Правда, потом спросил:

— А почему в бане мне петь или в лесу?

— А потому, — глубокомысленно изрёк Вася Новоеирусалимский, поднимая кверху палец, — что в бане шайками гремят мыльщики — тебя не слышно будет, а в лесу народу мало бывает, так что ори вволю — всё равно никто не услышит.

В байках с Новоиерусалимским мог состязаться только Мишка. Обычно в коридоре во время обеда или перекура образовывался круг отдыхающих, пришедших разогнуть спины, выпить стакан холодной воды или просто почесать языки. Только Ермил, пожалуй, не ходил сюда. Или очень редко.

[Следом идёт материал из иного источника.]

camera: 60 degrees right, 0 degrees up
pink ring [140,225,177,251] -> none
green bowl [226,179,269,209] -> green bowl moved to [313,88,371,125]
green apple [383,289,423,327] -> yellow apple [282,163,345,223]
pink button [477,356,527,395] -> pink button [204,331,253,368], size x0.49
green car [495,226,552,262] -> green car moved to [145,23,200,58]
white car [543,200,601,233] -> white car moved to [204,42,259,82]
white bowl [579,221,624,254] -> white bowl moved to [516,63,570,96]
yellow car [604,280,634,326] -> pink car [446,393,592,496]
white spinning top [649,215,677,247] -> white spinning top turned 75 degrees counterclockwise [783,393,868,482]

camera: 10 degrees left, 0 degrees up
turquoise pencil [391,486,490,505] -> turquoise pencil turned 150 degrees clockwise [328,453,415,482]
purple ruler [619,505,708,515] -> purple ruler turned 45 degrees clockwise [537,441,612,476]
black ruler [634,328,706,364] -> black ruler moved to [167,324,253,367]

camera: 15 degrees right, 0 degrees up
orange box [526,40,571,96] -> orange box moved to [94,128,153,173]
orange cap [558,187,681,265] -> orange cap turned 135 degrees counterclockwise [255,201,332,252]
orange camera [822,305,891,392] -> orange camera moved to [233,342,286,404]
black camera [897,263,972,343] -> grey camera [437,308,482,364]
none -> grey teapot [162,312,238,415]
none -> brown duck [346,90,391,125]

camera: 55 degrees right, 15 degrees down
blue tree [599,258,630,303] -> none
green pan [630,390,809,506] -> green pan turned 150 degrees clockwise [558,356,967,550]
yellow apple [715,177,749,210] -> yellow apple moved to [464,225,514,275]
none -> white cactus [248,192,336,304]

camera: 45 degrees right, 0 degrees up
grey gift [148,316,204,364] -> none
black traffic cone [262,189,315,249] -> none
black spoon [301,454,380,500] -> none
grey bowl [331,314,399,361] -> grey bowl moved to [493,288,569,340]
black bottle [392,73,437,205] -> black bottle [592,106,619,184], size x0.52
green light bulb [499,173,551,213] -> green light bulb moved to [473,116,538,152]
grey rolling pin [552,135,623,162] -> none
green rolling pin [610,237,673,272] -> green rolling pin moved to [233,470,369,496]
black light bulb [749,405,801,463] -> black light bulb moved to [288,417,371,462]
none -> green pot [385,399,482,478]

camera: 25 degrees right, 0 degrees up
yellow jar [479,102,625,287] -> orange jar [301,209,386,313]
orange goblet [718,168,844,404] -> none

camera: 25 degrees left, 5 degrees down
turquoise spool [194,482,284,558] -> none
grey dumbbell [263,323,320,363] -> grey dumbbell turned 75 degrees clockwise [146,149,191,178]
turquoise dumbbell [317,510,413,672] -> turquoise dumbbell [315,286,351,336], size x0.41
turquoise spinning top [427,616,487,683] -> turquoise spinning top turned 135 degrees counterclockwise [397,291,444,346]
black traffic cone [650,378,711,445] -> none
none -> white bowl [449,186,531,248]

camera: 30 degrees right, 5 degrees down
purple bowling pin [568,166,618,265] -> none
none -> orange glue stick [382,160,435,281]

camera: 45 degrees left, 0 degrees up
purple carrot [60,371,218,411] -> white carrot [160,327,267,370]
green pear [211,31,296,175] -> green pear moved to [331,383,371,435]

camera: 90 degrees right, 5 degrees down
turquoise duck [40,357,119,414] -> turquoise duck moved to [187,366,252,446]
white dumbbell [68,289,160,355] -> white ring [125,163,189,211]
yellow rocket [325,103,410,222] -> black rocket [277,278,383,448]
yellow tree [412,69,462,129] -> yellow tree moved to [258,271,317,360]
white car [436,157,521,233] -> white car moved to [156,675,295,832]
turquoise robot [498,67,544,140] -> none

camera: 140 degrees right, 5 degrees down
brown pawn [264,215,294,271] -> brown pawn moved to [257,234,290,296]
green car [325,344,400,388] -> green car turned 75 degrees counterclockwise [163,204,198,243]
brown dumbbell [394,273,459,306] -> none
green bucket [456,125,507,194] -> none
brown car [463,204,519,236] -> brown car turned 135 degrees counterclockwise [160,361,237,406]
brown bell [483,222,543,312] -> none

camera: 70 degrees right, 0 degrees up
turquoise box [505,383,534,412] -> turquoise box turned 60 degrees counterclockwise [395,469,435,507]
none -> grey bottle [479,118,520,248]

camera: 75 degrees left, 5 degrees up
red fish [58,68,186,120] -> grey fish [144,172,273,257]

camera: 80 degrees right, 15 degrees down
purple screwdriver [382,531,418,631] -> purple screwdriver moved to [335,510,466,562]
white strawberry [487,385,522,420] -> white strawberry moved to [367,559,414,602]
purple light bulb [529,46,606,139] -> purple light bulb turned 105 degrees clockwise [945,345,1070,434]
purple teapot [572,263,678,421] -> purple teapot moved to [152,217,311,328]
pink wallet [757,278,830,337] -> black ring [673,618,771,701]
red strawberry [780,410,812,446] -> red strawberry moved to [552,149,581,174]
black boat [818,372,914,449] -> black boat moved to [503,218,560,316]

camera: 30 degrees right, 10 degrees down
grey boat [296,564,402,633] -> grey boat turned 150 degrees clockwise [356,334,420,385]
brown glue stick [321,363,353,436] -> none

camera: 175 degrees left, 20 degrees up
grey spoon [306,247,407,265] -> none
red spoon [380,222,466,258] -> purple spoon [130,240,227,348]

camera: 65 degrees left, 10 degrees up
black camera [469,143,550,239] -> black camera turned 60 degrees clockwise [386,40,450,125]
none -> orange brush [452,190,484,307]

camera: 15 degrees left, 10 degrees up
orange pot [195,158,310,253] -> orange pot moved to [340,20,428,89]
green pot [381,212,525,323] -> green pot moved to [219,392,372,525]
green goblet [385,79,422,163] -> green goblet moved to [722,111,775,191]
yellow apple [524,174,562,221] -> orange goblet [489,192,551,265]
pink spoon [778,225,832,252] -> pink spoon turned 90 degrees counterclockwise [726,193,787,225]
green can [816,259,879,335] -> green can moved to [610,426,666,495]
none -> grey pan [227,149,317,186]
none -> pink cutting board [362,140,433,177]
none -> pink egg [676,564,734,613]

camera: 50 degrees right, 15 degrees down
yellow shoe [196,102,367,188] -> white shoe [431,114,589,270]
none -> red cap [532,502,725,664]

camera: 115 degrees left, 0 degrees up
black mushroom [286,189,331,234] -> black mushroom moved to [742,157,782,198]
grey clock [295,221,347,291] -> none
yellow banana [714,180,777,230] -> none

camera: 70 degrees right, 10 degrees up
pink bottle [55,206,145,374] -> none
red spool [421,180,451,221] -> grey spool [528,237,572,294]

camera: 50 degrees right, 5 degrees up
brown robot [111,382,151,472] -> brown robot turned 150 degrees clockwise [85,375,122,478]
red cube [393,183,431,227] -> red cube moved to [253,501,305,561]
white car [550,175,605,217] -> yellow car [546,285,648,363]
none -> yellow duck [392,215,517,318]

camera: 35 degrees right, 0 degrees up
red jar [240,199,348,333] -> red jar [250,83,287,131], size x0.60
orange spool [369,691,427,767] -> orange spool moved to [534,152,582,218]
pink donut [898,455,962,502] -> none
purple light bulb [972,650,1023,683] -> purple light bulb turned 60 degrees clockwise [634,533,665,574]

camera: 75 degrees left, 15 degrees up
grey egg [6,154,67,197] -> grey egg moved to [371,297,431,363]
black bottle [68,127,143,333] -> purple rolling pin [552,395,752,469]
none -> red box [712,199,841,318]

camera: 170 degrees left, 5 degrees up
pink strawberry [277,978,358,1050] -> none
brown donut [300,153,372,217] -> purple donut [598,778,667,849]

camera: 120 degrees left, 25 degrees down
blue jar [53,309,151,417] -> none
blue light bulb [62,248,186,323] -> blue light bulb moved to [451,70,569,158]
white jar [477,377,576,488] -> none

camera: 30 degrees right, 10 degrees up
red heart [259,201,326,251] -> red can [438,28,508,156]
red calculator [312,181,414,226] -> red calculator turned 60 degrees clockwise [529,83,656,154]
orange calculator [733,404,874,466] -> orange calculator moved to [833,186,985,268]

Когда собиралось больше двух, в ход шли истории и «загиналки». Мишка любил страшные повествования, правда, в основном, они у него кончались весело и даже смешно. Была в его историях недосказанность, неровность, но рассказывал он всегда экспрессивно и, где не хватало слов, там их заменяли жесты и мимика. Мишка изображал походку, речь своих героев, изображал, как шумит лес, воет осенний ветер в проводах, гремит гром, или идет дождь.